◆ Pose estimation data

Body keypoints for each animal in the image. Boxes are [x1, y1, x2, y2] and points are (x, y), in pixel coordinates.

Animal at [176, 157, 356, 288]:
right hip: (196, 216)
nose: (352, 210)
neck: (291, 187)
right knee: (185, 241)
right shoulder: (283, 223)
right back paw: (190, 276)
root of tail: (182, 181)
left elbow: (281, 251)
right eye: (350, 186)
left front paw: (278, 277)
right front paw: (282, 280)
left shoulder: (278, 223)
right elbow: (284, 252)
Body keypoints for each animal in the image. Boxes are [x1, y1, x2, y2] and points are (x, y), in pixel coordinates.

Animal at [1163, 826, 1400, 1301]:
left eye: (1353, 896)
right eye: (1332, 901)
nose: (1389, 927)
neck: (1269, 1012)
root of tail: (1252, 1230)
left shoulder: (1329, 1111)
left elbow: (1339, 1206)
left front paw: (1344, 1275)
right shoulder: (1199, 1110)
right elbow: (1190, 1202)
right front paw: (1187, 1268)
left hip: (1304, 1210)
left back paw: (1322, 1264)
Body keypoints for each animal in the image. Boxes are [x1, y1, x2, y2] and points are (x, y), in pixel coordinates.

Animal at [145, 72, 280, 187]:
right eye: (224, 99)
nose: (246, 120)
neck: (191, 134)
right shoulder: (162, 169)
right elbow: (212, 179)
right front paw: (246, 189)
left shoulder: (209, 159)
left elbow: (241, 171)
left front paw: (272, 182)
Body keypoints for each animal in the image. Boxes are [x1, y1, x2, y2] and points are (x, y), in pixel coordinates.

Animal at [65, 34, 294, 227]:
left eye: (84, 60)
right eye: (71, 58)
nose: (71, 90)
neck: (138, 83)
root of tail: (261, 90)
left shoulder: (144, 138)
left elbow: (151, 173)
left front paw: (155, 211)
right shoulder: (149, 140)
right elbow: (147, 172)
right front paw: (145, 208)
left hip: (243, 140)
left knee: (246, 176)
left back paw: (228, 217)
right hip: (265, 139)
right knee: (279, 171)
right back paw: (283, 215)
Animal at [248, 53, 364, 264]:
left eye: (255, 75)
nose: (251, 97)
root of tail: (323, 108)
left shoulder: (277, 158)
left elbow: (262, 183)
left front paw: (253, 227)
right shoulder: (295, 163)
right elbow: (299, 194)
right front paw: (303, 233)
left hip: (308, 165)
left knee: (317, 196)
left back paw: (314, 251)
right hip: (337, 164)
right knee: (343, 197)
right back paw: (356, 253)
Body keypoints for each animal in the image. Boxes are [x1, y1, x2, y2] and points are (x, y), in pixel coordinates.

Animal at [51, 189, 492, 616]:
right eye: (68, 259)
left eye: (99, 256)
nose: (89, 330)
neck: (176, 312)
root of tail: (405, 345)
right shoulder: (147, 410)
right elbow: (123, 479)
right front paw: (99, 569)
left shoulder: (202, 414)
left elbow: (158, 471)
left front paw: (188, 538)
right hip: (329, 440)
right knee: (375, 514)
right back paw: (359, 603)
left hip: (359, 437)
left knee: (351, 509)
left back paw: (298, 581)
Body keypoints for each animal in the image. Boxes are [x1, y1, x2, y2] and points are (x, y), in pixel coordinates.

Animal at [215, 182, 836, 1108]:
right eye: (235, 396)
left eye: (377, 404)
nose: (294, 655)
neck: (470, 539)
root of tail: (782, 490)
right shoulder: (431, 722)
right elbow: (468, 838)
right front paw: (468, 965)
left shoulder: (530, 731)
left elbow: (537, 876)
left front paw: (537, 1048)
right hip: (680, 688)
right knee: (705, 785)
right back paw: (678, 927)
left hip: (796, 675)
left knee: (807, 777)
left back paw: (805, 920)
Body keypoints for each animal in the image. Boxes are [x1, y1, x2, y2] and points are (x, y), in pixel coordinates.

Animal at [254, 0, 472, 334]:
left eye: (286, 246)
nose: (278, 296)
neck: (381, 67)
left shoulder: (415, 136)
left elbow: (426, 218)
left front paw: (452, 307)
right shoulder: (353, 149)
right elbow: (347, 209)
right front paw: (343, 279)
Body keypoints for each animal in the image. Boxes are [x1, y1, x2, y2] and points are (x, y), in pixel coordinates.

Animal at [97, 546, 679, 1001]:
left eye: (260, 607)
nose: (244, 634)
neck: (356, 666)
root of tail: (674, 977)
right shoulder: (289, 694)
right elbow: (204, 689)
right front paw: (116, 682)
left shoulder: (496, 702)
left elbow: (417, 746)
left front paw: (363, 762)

◆ Exercise prompt
Nothing is to be altered; retype each entry exactly.

◆ Written response
Body keypoints for each animal in the image. Boxes are [x1, y1, x2, y2] and points are (x, y), in pixel coordinates.

Animal at [176, 157, 356, 288]:
right hip: (196, 216)
nose: (352, 210)
neck: (291, 187)
right knee: (185, 241)
right shoulder: (283, 223)
right back paw: (190, 276)
root of tail: (182, 181)
left elbow: (281, 251)
right eye: (350, 186)
left front paw: (278, 277)
right front paw: (282, 280)
left shoulder: (278, 223)
right elbow: (284, 252)
Body keypoints for each animal in the image. Boxes are [x1, y1, x2, y2] and points are (x, y), in pixel coordinates.

Animal at [1163, 826, 1400, 1301]:
left eye: (1353, 896)
right eye: (1332, 901)
nose: (1389, 927)
neck: (1269, 1012)
root of tail: (1252, 1230)
left shoulder: (1329, 1111)
left elbow: (1339, 1206)
left front paw: (1344, 1275)
right shoulder: (1199, 1110)
right elbow: (1190, 1202)
right front paw: (1187, 1268)
left hip: (1304, 1210)
left back paw: (1322, 1264)
Body keypoints for each animal in the image. Boxes are [x1, y1, x2, y2] and points are (x, y), in pixel coordinates.

Animal at [145, 72, 280, 187]:
right eye: (224, 99)
nose: (246, 120)
neck: (191, 134)
right shoulder: (162, 169)
right elbow: (212, 179)
right front paw: (246, 189)
left shoulder: (209, 159)
left elbow: (241, 171)
left front paw: (272, 182)
Body keypoints for each animal in the image. Boxes are [x1, y1, x2, y2] and points are (x, y), in pixel coordinates.

Animal at [65, 34, 294, 227]:
left eye: (84, 60)
right eye: (71, 58)
nose: (71, 90)
neck: (138, 83)
root of tail: (261, 90)
left shoulder: (144, 138)
left elbow: (151, 173)
left front paw: (155, 211)
right shoulder: (149, 140)
right elbow: (147, 172)
right front paw: (145, 208)
left hip: (243, 140)
left knee: (246, 176)
left back paw: (228, 217)
right hip: (265, 139)
right knee: (279, 171)
right back paw: (283, 215)
Animal at [248, 53, 364, 264]:
left eye: (255, 75)
nose: (251, 97)
root of tail: (323, 108)
left shoulder: (277, 158)
left elbow: (262, 183)
left front paw: (253, 227)
right shoulder: (295, 163)
right elbow: (299, 194)
right front paw: (303, 233)
left hip: (308, 165)
left knee: (317, 196)
left back paw: (314, 251)
right hip: (337, 164)
right knee: (343, 197)
right back paw: (356, 253)
Body keypoints for each animal in the image. Boxes are [x1, y1, x2, y2] and points are (x, y), in pixel coordinates.

Animal at [51, 189, 492, 616]:
right eye: (68, 259)
left eye: (99, 256)
nose: (89, 330)
neck: (176, 312)
root of tail: (405, 345)
right shoulder: (147, 410)
right elbow: (123, 479)
right front paw: (99, 569)
left shoulder: (202, 414)
left elbow: (158, 471)
left front paw: (188, 538)
right hip: (329, 440)
right knee: (375, 514)
right back paw: (359, 603)
left hip: (359, 437)
left knee: (351, 509)
left back paw: (298, 581)
Body keypoints for each animal in the image. Boxes are [x1, y1, x2, y2] and points are (x, y), in pixel coordinates.

Animal at [215, 182, 836, 1108]:
right eye: (235, 396)
left eye: (377, 404)
nose: (294, 655)
neck: (470, 539)
root of tail: (782, 490)
right shoulder: (431, 722)
right elbow: (468, 838)
right front paw: (468, 965)
left shoulder: (530, 731)
left elbow: (537, 876)
left front paw: (537, 1048)
right hip: (680, 688)
right knee: (705, 785)
right back paw: (678, 927)
left hip: (796, 675)
left knee: (807, 777)
left back paw: (805, 920)
Body keypoints for each animal in the image. Boxes are [x1, y1, x2, y2] and points are (x, y), in pixel coordinates.

Animal at [254, 0, 472, 334]:
left eye: (286, 246)
nose: (278, 296)
neck: (381, 67)
left shoulder: (415, 136)
left elbow: (426, 218)
left front paw: (452, 307)
right shoulder: (353, 149)
right elbow: (347, 209)
right front paw: (343, 279)
Body keypoints for each animal in the image. Boxes are [x1, y1, x2, y2] and points are (x, y), in pixel coordinates.

Animal at [97, 546, 679, 1001]:
left eye: (260, 607)
nose: (244, 634)
neck: (356, 666)
root of tail: (674, 977)
right shoulder: (289, 694)
right elbow: (204, 689)
right front paw: (116, 682)
left shoulder: (496, 702)
left elbow: (417, 746)
left front paw: (363, 762)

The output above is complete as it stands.